Laut Label eine Häuserwachküssgesellschaft. Das klingt eher nach Trüffelschwein als nach Prinzenrolle. Finden Sie die schlafenden Schönheiten selbst, oder werden Sie auch mal von anderen mit der Nase drauf gestoßen?
Knapp: Es macht immer wieder Spaß, selbst verwunschene Orte zu entdecken. Inzwischen haben wir aber ein Riesennetzwerk und sind so bekannt, dass wir oft gezielt auf Projekte hingewiesen werden. Es gibt ja noch viel schöne, unentdeckte Architektur in Düsseldorf. Die gilt es zu entdecken und zu sanieren, für individuelles Wohnen, für den Bürger, praktisch für die Seele der Stadt.

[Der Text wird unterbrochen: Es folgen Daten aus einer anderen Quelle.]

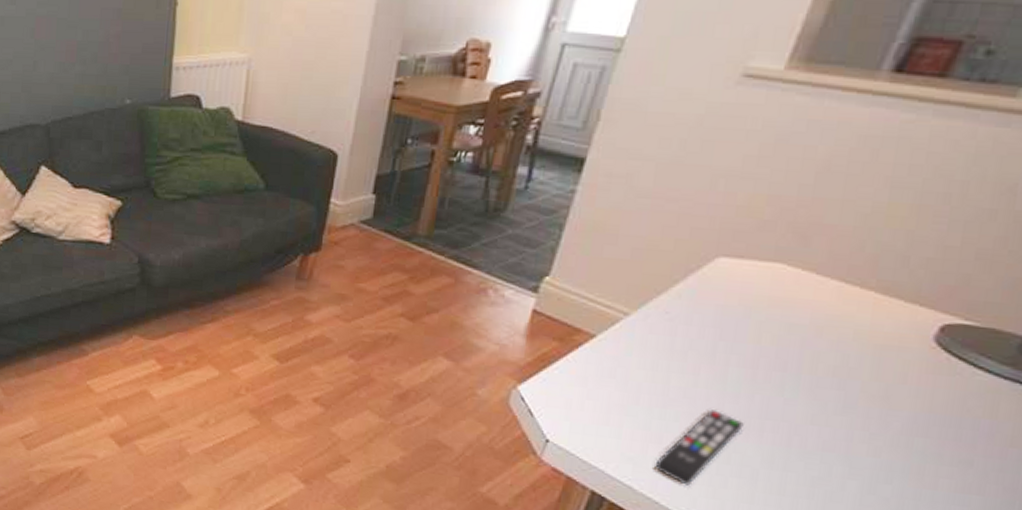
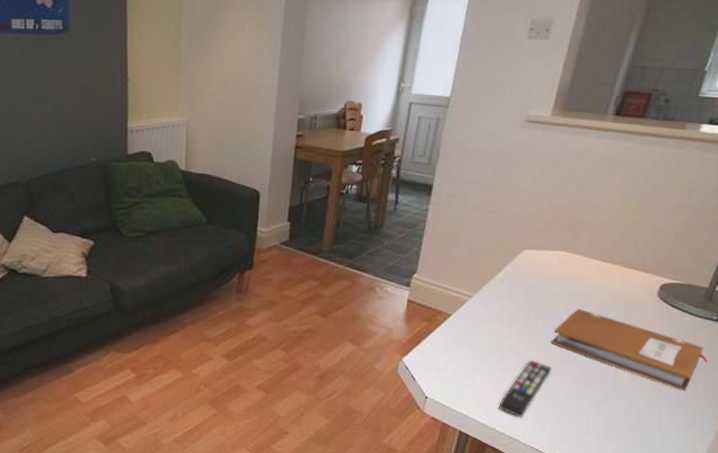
notebook: none [746,346,1010,483] -> present [551,308,707,392]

Und wie gehen Sie dabei vor? Erst ein vorsichtiger Flirt, dann der erste Kuss? In ihrer Firmenbroschüre schildern Sie drei Schritte: vorgefunden, abgestaubt, wachgeküsst.
Knapp: Wir prüfen schon sehr genau, wobei nicht unbedingt als Erstes die Frage im Raum steht: Rechnet sich das? Das muss es natürlich auch, sollte aber nicht die Kreativität killen. Man sieht oft schon auf den ersten Blick, ob man da was daraus machen kann. Dabei kommt uns zugute, dass wir gleichzeitig als Investoren und Architekten arbeiten, was ziemlich ungewöhnlich ist.
Welche Vorstellungen haben die Anbieter? Verlangen die in angesagten Vierteln nicht oft märchenhafte Mondpreise für Bruchbuden?
Knapp: Sicher. Das kommt vor. Aber wir gucken schon genau hin. Dass da der Schwamm drin sein könnte, sieht man ja nicht immer auf den ersten Blick. Und: Wir müssen ja nicht küssen.
Wie lange dauert so ein Entscheidungsprozess?
Knapp: Das kann manchmal ganz, ganz schnell gehen. Aber auch dauern, meist dann, wenn man sich in ein Objekt verliebt hat, wie den Bunker in Bilk, eine Bundesimmobilie. Schwierig. Wir haben auch schon mal drei Jahre auf eine Baugenehmigung gewartet. Ein anderes Mal nur ein halbes Jahr.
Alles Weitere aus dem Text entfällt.